Is there a way to do this? I accidentally ordered an app and I don't even know how the heck it happened. Amazon refunded my money, but it's a bit unnerving that I cannot find a way to turn off one click ordering anywhere. Not to mention Amazon said in their form letter to me that it's not their policy to refund money on app purchases even if it's a one click mistake. Am I missing some place to turn it off? 

I turned it off on my main account by that didn't change the one click settings for the app store and the kindle book store.


----------



## kindlegrl81

As far as I know apps and ebooks can only be purchased by using one-click so I don't think there is a way to turn it off while using a Kindle.  It would be nice if Amazon gave people the option of password protecting purchases but so far they don't seem to want to do that.


----------



## sparklemotion

I see. Thanks for replying. I was hoping maybe there was a way to change it that I was missing. I really hope Amazon rethinks it.


----------



## Geoffrey

sparklemotion said:


> I see. Thanks for replying. I was hoping maybe there was a way to change it that I was missing. I really hope Amazon rethinks it.
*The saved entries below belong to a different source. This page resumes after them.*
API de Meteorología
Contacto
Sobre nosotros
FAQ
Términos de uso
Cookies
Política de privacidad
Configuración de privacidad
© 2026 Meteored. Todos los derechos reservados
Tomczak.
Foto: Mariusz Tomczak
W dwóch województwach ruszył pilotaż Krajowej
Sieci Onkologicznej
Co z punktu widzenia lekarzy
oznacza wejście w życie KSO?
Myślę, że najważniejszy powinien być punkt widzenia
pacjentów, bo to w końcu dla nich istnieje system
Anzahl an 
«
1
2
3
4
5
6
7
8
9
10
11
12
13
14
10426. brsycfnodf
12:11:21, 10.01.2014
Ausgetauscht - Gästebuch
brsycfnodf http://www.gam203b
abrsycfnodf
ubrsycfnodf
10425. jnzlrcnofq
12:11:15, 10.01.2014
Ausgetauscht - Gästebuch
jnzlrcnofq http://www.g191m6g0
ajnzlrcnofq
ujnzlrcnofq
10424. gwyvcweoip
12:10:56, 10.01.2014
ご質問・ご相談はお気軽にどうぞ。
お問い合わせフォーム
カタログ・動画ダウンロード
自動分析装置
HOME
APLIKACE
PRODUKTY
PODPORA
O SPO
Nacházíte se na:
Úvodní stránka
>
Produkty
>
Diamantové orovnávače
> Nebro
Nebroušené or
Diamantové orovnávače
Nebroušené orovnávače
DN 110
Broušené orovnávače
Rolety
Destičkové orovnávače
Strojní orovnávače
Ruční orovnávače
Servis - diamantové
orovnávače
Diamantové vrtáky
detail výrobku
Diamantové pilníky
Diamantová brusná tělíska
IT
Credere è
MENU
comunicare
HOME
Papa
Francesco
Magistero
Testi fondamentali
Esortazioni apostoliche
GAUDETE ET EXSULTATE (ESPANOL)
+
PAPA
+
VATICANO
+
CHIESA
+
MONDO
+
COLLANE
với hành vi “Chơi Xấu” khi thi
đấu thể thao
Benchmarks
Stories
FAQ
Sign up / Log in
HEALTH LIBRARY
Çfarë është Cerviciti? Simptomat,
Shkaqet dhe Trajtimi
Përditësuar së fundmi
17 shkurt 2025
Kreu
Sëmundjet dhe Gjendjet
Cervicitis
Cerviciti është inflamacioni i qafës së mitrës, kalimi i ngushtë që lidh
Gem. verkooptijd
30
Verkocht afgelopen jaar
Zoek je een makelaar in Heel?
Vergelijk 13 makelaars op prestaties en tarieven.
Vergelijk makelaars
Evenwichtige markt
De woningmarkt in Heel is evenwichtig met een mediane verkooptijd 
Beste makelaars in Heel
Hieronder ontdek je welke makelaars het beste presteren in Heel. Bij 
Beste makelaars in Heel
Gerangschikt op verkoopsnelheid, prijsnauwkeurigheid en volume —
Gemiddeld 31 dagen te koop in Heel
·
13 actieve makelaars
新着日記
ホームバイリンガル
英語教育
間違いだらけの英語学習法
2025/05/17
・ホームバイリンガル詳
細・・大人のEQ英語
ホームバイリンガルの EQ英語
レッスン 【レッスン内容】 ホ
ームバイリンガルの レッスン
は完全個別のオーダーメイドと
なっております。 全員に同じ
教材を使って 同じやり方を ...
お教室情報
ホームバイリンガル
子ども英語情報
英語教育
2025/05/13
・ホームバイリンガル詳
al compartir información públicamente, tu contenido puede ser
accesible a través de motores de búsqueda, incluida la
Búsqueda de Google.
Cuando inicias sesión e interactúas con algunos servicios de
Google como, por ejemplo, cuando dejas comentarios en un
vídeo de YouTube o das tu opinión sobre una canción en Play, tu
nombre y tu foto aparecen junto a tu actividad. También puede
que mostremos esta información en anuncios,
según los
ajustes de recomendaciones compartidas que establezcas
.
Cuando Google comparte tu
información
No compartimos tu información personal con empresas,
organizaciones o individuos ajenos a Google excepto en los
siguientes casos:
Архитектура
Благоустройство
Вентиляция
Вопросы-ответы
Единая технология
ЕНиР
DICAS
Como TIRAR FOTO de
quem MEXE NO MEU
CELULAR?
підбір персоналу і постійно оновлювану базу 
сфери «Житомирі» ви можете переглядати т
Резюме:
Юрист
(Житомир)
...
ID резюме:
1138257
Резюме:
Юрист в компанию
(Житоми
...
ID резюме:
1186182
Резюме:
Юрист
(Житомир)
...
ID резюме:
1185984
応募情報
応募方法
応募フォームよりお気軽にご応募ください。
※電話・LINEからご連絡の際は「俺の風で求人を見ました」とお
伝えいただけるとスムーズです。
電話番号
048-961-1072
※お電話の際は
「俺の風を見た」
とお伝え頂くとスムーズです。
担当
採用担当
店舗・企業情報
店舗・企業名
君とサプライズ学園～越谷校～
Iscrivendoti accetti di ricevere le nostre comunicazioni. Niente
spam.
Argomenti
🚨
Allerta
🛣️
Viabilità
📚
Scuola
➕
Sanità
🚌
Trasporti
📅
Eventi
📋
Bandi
Unfortunately, it's been that way forever. If you want to use a different card for a purchase or not use a gift card on a purchase, it's rather inconvenient to arrange .... I get their marketing plan behind 1-click but it could stand to be a little more flexible.


----------



## Betsy the Quilter

Here's the thing, though (and I’m talking about purchases made through the web store, not through the device, which I rarely do)...

MP3 songs, Apps and Books all have 1-click...that's what the button says in each case.  But with music, unless you've deselected "always ask before completing purchase," when you click "Buy MP3 with 1-click," you get a chance to confirm the purchase.  Apps and books, bam!  You've bought it.  Of course, you have the seven day policy with books, but if they are going to have a no return policy with apps, they should have the same confirmation screen that they have with songs....

Off to suggest that to them...

Betsy


----------



## TessM

I think was one of the complaints they were.getting a lot of. So I wouldn't be surprised that a password confirmation is included in the next.software update. 

Sent from my Kindle Fire using Tapatalk


----------



## Betsy the Quilter

Passwording will help,  but not when purchasing through the web store...  I need to check if, when buying music through the device, one gets the confirmation page that pops up in the webstore.

Betsy


----------